◆ How to complete this task ◆
Identify the line that contains "middle dip: (156, 106)" in the material. Output it and every line after it, unchanged, through the end.

= Beginning of Section =

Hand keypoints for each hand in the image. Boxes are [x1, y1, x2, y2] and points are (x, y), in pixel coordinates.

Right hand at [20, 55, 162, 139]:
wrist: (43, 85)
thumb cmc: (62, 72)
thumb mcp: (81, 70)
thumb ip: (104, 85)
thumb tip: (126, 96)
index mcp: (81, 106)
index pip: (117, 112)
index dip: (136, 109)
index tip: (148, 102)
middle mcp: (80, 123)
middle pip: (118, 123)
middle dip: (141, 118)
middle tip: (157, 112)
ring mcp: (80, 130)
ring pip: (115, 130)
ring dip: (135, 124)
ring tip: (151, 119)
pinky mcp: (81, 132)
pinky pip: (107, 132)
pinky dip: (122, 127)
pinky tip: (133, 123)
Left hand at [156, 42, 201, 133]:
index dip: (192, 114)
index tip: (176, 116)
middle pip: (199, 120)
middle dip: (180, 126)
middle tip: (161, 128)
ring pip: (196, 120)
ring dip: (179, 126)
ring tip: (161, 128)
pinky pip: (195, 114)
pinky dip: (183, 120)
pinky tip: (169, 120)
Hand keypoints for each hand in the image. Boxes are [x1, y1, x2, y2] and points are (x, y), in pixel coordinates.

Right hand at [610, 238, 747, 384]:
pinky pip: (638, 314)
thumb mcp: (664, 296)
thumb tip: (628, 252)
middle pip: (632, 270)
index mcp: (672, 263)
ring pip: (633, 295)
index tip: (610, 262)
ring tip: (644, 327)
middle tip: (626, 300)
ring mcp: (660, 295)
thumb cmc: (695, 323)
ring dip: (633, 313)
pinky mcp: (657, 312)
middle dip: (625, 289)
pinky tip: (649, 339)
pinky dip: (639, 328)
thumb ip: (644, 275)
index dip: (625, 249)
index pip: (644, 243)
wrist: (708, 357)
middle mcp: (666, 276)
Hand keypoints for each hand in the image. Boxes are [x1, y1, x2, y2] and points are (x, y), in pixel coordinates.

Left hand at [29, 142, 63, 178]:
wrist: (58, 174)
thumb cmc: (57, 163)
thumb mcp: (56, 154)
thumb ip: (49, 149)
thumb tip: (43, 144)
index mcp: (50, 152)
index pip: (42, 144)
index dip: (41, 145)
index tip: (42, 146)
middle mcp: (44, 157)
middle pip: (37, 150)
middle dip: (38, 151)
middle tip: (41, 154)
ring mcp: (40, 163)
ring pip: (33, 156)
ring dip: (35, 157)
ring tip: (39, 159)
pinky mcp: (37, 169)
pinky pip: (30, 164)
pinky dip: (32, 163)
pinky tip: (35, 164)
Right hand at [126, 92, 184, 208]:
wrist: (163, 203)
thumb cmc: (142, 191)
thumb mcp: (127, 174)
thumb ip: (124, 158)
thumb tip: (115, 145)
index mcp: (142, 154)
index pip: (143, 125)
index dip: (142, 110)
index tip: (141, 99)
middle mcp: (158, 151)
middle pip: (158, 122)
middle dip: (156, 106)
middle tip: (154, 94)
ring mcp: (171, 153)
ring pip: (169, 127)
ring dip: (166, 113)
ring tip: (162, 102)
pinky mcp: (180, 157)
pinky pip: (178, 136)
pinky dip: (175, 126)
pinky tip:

= End of Section =

◆ Reply ◆
middle dip: (156, 106)
middle tip: (154, 94)
ring mcp: (171, 153)
ring pip: (169, 127)
ring dip: (166, 113)
ring tip: (162, 102)
pinky mcp: (180, 157)
pinky pip: (178, 136)
pinky dip: (175, 126)
pinky tip:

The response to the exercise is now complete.